Of course, this was written some years before the 2007 Act amendments to the 1983 Act were finalised. So what does the final Act say?
 
Well, the old definition of “mental disorder” was as follows: “mental illness, arrested or incomplete development of mind, psychopathic disorder and any other disorder or disability of mind and “mentally disordered” shall be construed accordingly”. The Act also included “mental impairment” and “severe mental impairment”.
 
The new definition is short and concise, being merely “any disorder or disability of the mind”.
 
The revised Act did not in fact remove the concept of treatability, and in fact detention under Sec.3 requires that “appropriate medical treatment is available for him
 
In an attempt to be helpful Sec.3(4) adds: “references to appropriate medical treatment, in relation to a person suffering from mental disorder, are references to medical treatment which is appropriate in his case, taking into account the nature and degree of the mental disorder and all other circumstances of his case.”
 
The Reference Guide (Para 1.16) adds that “medical treatment” “includes nursing, psychological intervention and specialist mental health habilitation, rehabilitation and care (as well as medication and other forms of treatment which might more normally be regarded as being “medical”)”. It goes on to say that this medical treatment is “for the purpose of alleviating, or preventing a worsening of, the disorder or one or more of its symptoms or manifestations”.
 
So where have I got with answering the question posed in this post?
 
I think I’ve established that detention under the MHA is possible, since a personality disorder is certainly a mental disorder under the MHA.
 
I’ve also established that personality disorder can be regarded as treatable, and that the legal guidance covers the main sorts of treatment that might be used with personality disorder.
 
There is therefore no legal reason why someone with a personality disorder cannot be detained under a section of the MHA.
 
But this is not the same as saying that formal detention should be a routine consideration when an AMHP is presented with someone with a personality disorder.
 
At least half of my caseload as a CMHT worker are people with personality disorders, in particular, emotionally unstable or borderline personality disorder.

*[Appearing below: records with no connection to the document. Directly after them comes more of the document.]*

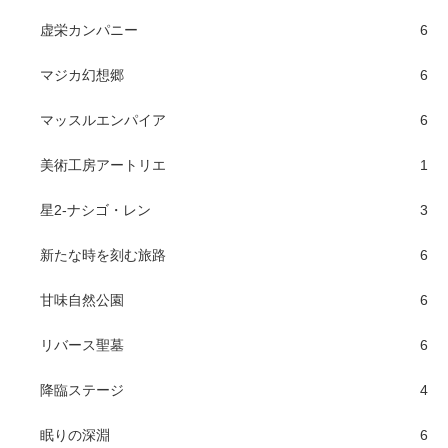
虚栄カンパニー
6
マジカ幻想郷
6
マッスルエンパイア
6
美術工房アートリエ
1
星2-ナシゴ・レン
3
新たな時を刻む旅路
6
甘味自然公園
6
リバース聖墓
6
降臨ステージ
4
眠りの深淵
6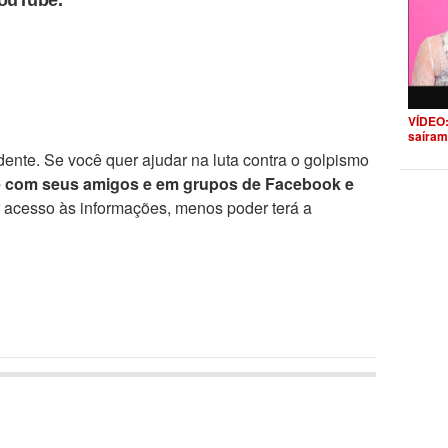
YouTube.
VÍDEO:
saíram
ente. Se você quer ajudar na luta contra o golpismo
e com seus amigos e em grupos de Facebook e
r acesso às informações, menos poder terá a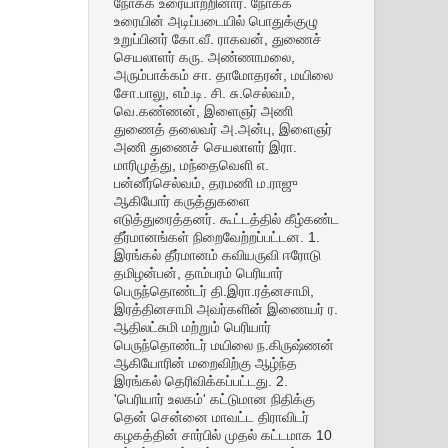
நோக்க உரையாற்றினார். நோக்க
உரையின் அடிப்படையில் பொதுக்குழு
உறுப்பினர் கோ.வீ. ராகவன், துணைச்
செயலாளர் கரு. அண்ணாமலை,
அரும்பாக்கம் சா. தாமோதரன், மயிலை
சோ.பாலு, எம்.டி. சி. சு.செல்வம்,
வெ.கண்ணன், இளைஞர் அணி
துணைத் தலைவர் அ.அன்பு, இளைஞர்
அணி துணைச் செயலாளர் இரா.
மாரிமுத்து, மந்தைவெளி எ.
பன்னீர்செல்வம், தரமணி ம.ராஜு
ஆகியோர் கருத்துகளை
எடுத்துரைத்தனர். கூட்டத்தில் கீழ்கண்ட
தீர்மானங்கள் நிறைவேற்றப்பட்டன. 1.
இரங்கல் தீர்மானம் கவியருவி ஈரோடு
தமிழன்பன், தாம்பரம் பெரியார்
பெருந்தொண்டர் தி.இரா.ரத்னசாமி,
இரத்தினசாமி அவர்களின் இணையர் ர.
ஆதிலட்சுமி மற்றும் பெரியார்
பெருந்தொண்டர் மயிலை ந.கிருஷ்ணன்
ஆகியோரின் மறைவிற்கு ஆழ்ந்த
இரங்கல் தெரிவிக்கப்பட்டது. 2.
'பெரியார் உலகம்' கட்டுமான நிதிக்கு
தென் சென்னை மாவட்ட திராவிடர்
கழகத்தின் சார்பில் முதல் கட்டமாக 10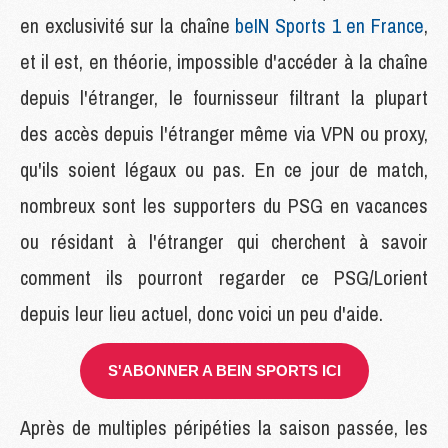
en exclusivité sur la chaîne
beIN Sports 1 en France
,
et il est, en théorie, impossible d'accéder à la chaîne
depuis l'étranger, le fournisseur filtrant la plupart
des accès depuis l'étranger même via VPN ou proxy,
qu'ils soient légaux ou pas. En ce jour de match,
nombreux sont les supporters du PSG en vacances
ou résidant à l'étranger qui cherchent à savoir
comment ils pourront regarder ce PSG/Lorient
depuis leur lieu actuel, donc voici un peu d'aide.
S'ABONNER A BEIN SPORTS ICI
Après de multiples péripéties la saison passée, les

I’ve written about some of them on the blog. I even detained one under Sec.2 on one occasion. (although didn’t actually admit her).
 
Some of the people I work with will spend periods as an inpatient if their emotional instability becomes so severe that they become dangerous to themselves, although the primary thrust of care planning is always to keep them out of hospital.
 
The care plan of one woman I work with, who frequently engages in self harming and other challenging behaviour, specifically includes a passage stating that, in a crisis, it is unlikely that hospital admission would be helpful.
 
Hospital, and compulsion under the MHA, does certainly have a place in the treatment of severe personality disorder, especially in the forensic sphere, but the NIMHE guidance encourages the use of specialist resources within the community for most people. It is certainly my experience that it is better to work as much as possible with the wishes of the person, and to respect any advance decisions they may make about the use of hospital and compulsion.
 
But that does not mean that the MHA should never be used, or only used with forensic cases. I have discussed this issue at length in my post about the Kerrie Wooltorton case, where a patient with a personality disorder was allowed to die after drinking antifreeze, on the basis that that was what she wanted.
 
In the end, if the requirements for detention are met, then the MHA should be used, if all alternatives, including informal admission, have been exhausted. As well as the basic criteria relating to mental disorder of a nature or degree, for Sec.2, that would be “he ought to be so detained in the interests of his own health or safety or with a view to the protection of other persons”, and for Sec.3 “it is necessary for the health or safety of the patient or for the protection of other persons that he should receive such treatment and it cannot be provided unless he is detained under this section and appropriate medical treatment is available for him”.